Je quitterai Bruxelles avant qu'il ne soit tard,
Avant que sa tristesse n'entre au fond de mon âme ;
Je cherche encore en vain son ancien doux regard,
Et je ne retrouve plus que l'ombre de sa flamme.
Je me souviens encor de ses paisibles soirs,
Des cloches qui montaient dans la brume légère ;
La pluie faisait briller les vieux pavés si noirs,
Et la ville semblait moins triste et moins étrangère.
Les poubelles, les déchets ont terni ses couleurs ;
La crasse des chemins monte jusqu'aux fenêtres ;
Et je crois voir parfois, sous ces nouveaux malheurs,
Une ancienne beauté qui n'ose plus paraître.

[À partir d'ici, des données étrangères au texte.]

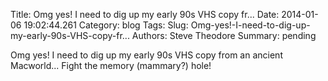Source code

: Title: Omg yes! I need to dig up my early 90s VHS copy fr...
Date: 2014-01-06 19:02:44.261
Category: blog
Tags: 
Slug: Omg-yes!-I-need-to-dig-up-my-early-90s-VHS-copy-fr...
Authors: Steve Theodore
Summary: pending

Omg yes! I need to dig up my early 90s VHS copy from an ancient Macworld...
Fight the memory (mammary?) hole!



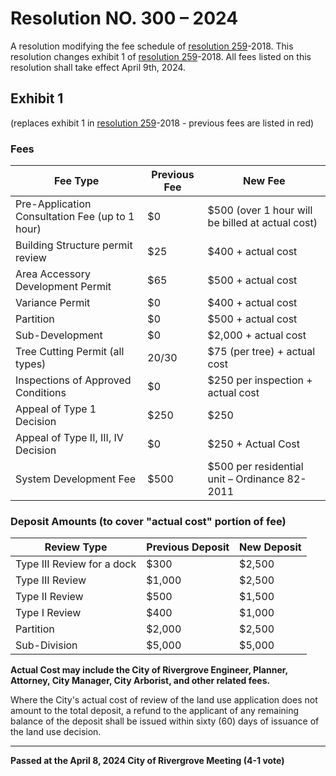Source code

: # Resolution NO. 300 – 2024

A resolution modifying the fee schedule of [resolution 259](../resolutions/2018-Res-259-Planning-Development-Fees.md)-2018. This resolution changes exhibit 1 of [resolution 259](../resolutions/2018-Res-259-Planning-Development-Fees.md)-2018. All fees listed on this resolution shall take effect April 9th, 2024.

## Exhibit 1
(replaces exhibit 1 in [resolution 259](../resolutions/2018-Res-259-Planning-Development-Fees.md)-2018 - previous fees are listed in red)

### Fees

| Fee Type | Previous Fee | New Fee |
|----------|--------------|---------|
| Pre-Application Consultation Fee (up to 1 hour) | $0 | $500 (over 1 hour will be billed at actual cost) |
| Building Structure permit review | $25 | $400 + actual cost |
| Area Accessory Development Permit | $65 | $500 + actual cost |
| Variance Permit | $0 | $400 + actual cost |
| Partition | $0 | $500 + actual cost |
| Sub-Development | $0 | $2,000 + actual cost |
| Tree Cutting Permit (all types) | $20/$30 | $75 (per tree) + actual cost |
| Inspections of Approved Conditions | $0 | $250 per inspection + actual cost |
| Appeal of Type 1 Decision | $250 | $250 |
| Appeal of Type II, III, IV Decision | $0 | $250 + Actual Cost |
| System Development Fee | $500 | $500 per residential unit – Ordinance 82-2011 |

### Deposit Amounts (to cover "actual cost" portion of fee)

| Review Type | Previous Deposit | New Deposit |
|-------------|------------------|-------------|
| Type III Review for a dock | $300 | $2,500 |
| Type III Review | $1,000 | $2,500 |
| Type II Review | $500 | $1,500 |
| Type I Review | $400 | $1,000 |
| Partition | $2,000 | $2,500 |
| Sub-Division | $5,000 | $5,000 |

**Actual Cost may include the City of Rivergrove Engineer, Planner, Attorney, City Manager, City Arborist, and other related fees.**

Where the City's actual cost of review of the land use application does not amount to the total deposit, a refund to the applicant of any remaining balance of the deposit shall be issued within sixty (60) days of issuance of the land use decision.

---

**Passed at the April 8, 2024 City of Rivergrove Meeting (4-1 vote)**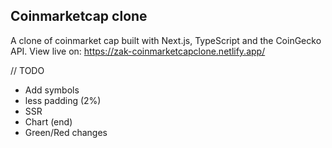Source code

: ## Coinmarketcap clone

A clone of coinmarket cap built with Next.js, TypeScript and the CoinGecko API.
View live on: https://zak-coinmarketcapclone.netlify.app/


// TODO
- Add symbols
- less padding (2%)
- SSR
- Chart (end)
- Green/Red changes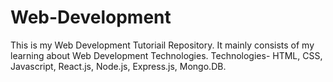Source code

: # Web-Development
This is my Web Development Tutoriail Repository. It mainly consists of my learning about Web Development Technologies.
Technologies- HTML, CSS, Javascript, React.js, Node.js, Express.js, Mongo.DB.
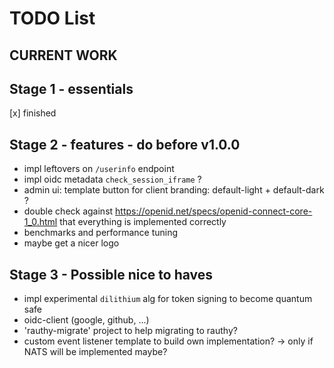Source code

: # TODO List

## CURRENT WORK

## Stage 1 - essentials

[x] finished

## Stage 2 - features - do before v1.0.0

- impl leftovers on `/userinfo` endpoint
- impl oidc metadata `check_session_iframe` ?
- admin ui: template button for client branding: default-light + default-dark ?
- double check against https://openid.net/specs/openid-connect-core-1_0.html that everything is implemented correctly
- benchmarks and performance tuning
- maybe get a nicer logo

## Stage 3 - Possible nice to haves

- impl experimental `dilithium` alg for token signing to become quantum safe 
- oidc-client (google, github, ...)
- 'rauthy-migrate' project to help migrating to rauthy?
- custom event listener template to build own implementation? -> only if NATS will be implemented maybe?
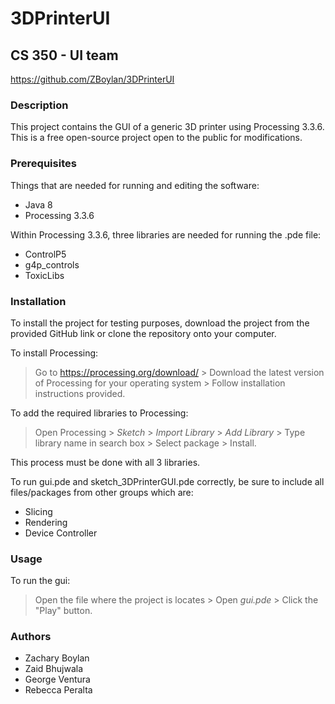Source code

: # 3DPrinterUI
## CS 350 - UI team
https://github.com/ZBoylan/3DPrinterUI

### Description
This project contains the GUI of a generic 3D printer using Processing 3.3.6. This is a free open-source project open to the public for modifications.

### Prerequisites
Things that are needed for running and editing the software:
* Java 8
* Processing 3.3.6

Within Processing 3.3.6, three libraries are needed for running the .pde file:
* ControlP5
* g4p_controls
* ToxicLibs

### Installation
To install the project for testing purposes, download the project from the provided GitHub link or clone the repository onto your computer.  

To install Processing:
> Go to https://processing.org/download/ > Download the latest version of Processing for your operating system > Follow installation instructions provided.

To add the required libraries to Processing:
> Open Processing > _Sketch_ > _Import Library_ > _Add Library_ > Type library name in search box > Select package > Install.

This process must be done with all 3 libraries.

To run gui.pde and sketch_3DPrinterGUI.pde correctly, be sure to include all files/packages from other groups which are:
* Slicing
* Rendering
* Device Controller

### Usage
To run the gui:
> Open the file where the project is locates > Open _gui.pde_ > Click the "Play" button.

### Authors
* Zachary Boylan
* Zaid Bhujwala
* George Ventura
* Rebecca Peralta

Aujourd'hui tout se tait, tout paraît se faner ;
Les herbes vont poussant sur les pierres usées ;
On voit les vieux quartiers lentement s'abandonner,
Comme un jardin désert aux portes mal fermées.
Une obscure inquiétude habite chaque rue ;
Le soir tombe plus vite et pèse sur les cœurs ;
Et l'on marche parfois comme en terre inconnue,
Au milieu du silence et des vagues frayeurs.
Tout y parle d'oubli, de fatigue et de fin ;
L'air a le goût du froid, de la pluie et des cendres ;
On dirait qu'une main s'acharne, soir et matin,
À défaire en secret ce qu'on espérait défendre.
Je partirai pourtant avec un long regret ;
Car je l'aimais jadis comme on aime une amie.
Je laisse derrière moi son douloureux secret :
Une ville qui meurt sans bruit et sans patrie.